Molecular basis of ferredoxin:NADP(+) reductase interactions with FNR binding domains from TROL and Tic62 proteins

Abstract

The final step of photosynthetic electron transfer from ferredoxin to NADP+ is catalysed by ferredoxin: NADP+ oxidoreductase (FNR). Localization of the FNR on the chloroplastic membrane is attained both, by the dynamic interaction via thylakoid rhodanese-like protein (TROL) and with the lasting interaction with the Tic62 protein.

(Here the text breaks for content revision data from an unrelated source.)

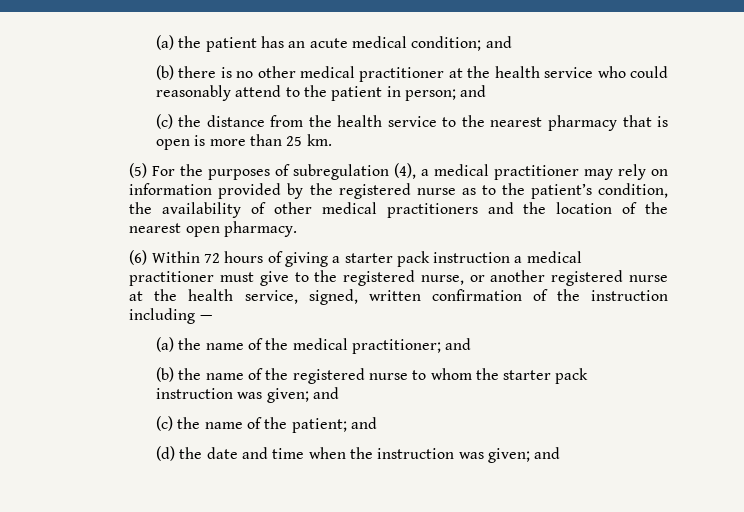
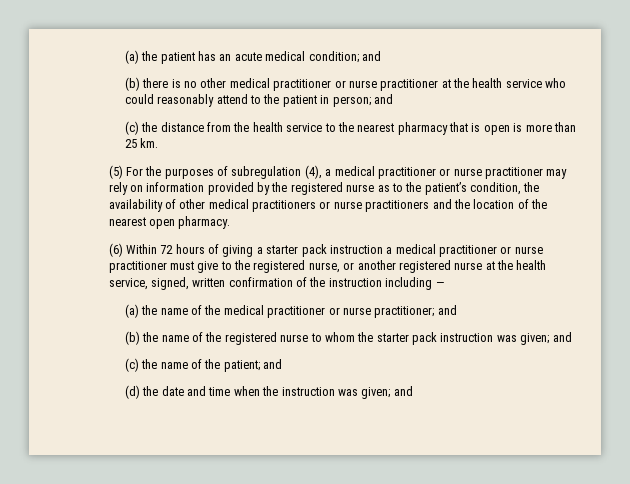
(445, 74) none -> [334,79,439,91] or nurse practitioner
(580, 172) none -> [439,167,544,179] or nurse practitioner
(478, 210) none -> [319,200,430,212] or nurse practitioners
(215, 278) none -> [500,246,543,254] [108,261,167,273] or nurse practitioner
(348, 344) none -> [267,306,371,318] practitioner or nurse

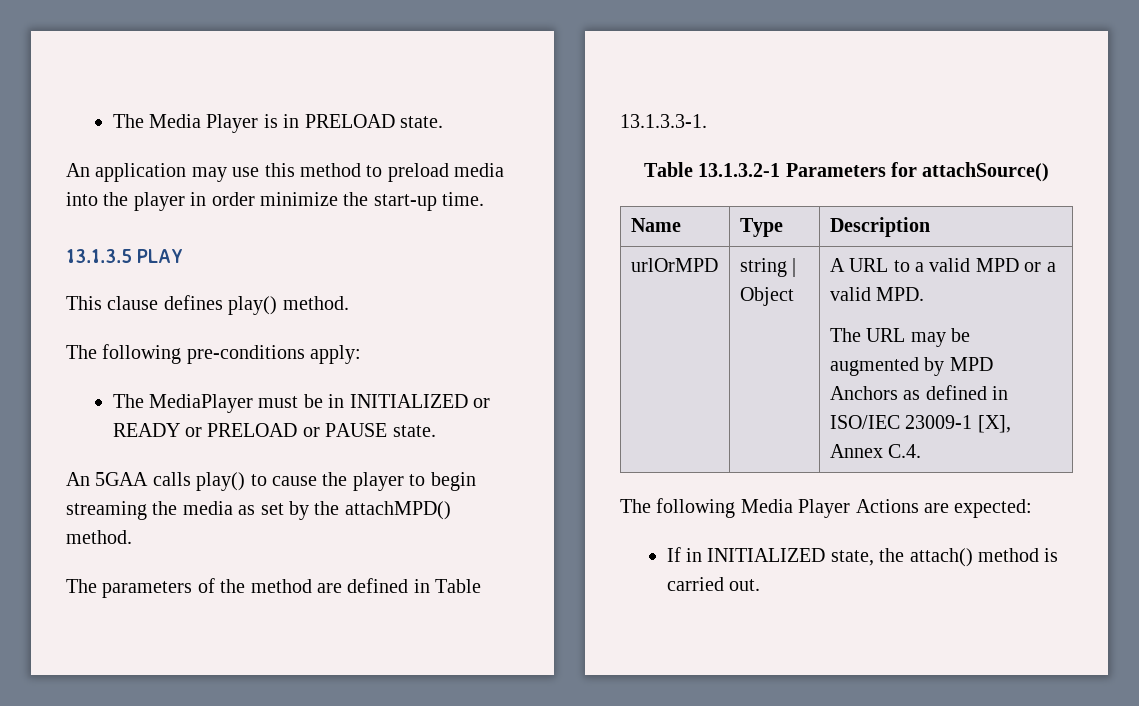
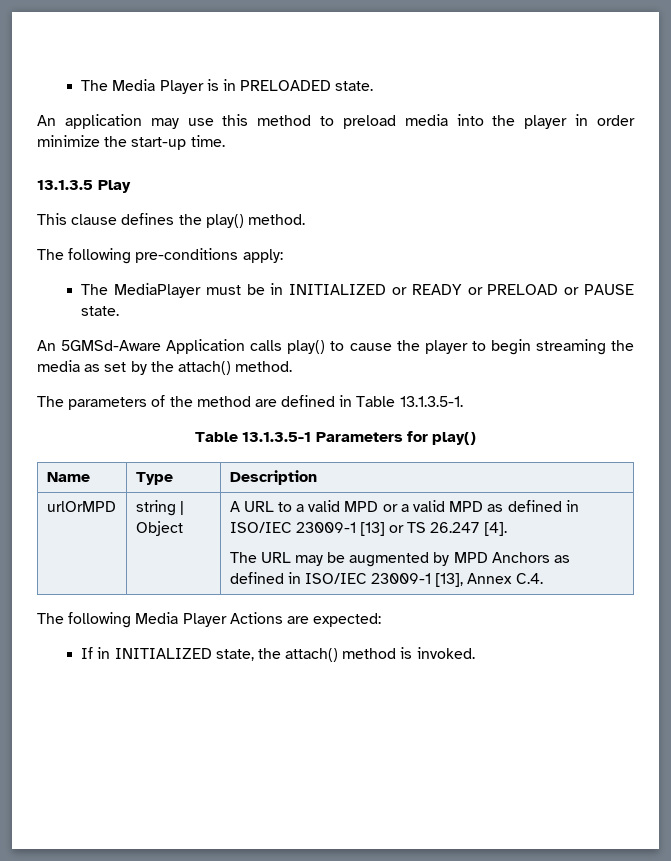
[304,114,395,128] PRELOAD -> [240,80,332,91] PRELOADED
[137,249,184,263] PLAY -> [98,180,131,193] Play
(223, 302) none -> [178,214,202,225] the
[95,472,149,486] 5GAA -> [61,339,246,354] 5GMSd-Aware Application
[344,501,451,520] attachMPD() -> [177,361,231,375] attach()
[620,114,707,128] [643,162,781,177] 13.1.3.3-1. // Table 13.1.3.2-1 -> [399,396,463,407] [195,432,312,442] 13.1.3.5-1. // Table 13.1.3.5-1
[922,162,1050,182] attachSource() -> [431,432,476,445] play()
[876,287,925,301] MPD. -> [449,500,579,512] [229,522,507,536] MPD as defined in ISO/IEC 23009-1 [13] or TS 26.247 [4].
[977,415,1011,433] [X], -> [435,573,464,587] [13],
[666,577,760,591] carried out. -> [416,647,475,659] invoked.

In such interactions, FNR forms a homodimeric complex in the presence of the FNR interacting domain from either TROL or Tic62 protein. Starting from crystal structure of FNR homodimeric complex, various systems consisting of the FNR proteins and/or the FNR binding domains from TROL and Tic62 proteins at the different pH were subjected to molecular dynamics simulations. Results of simulations enabled identification of the most important regions of non-covalent interactions between involved proteins and their detailed mapping. In silico mutations were introduced and simulated to investigate their influence to the structural properties, dynamics and stability of the protein complex. The interface regions between the FNR proteins, consisting mostly of hydrophobic interactions, were identified and shown to be under strong influence of the ITEPs conserved prolines and serines (PPSS region). Five functionally important hydrogen bond networks that span over the major structural elements of the involved proteins were identified and characterized. Three of them show pH dependence and might serve as the pH regulated switches for conformational changes of the protein complex. Presented computational results provide strong base for in vitro experiments on TROL, Tic62 and FNR proteins that should enable understanding of their behavior in the fluctuating environmental conditions.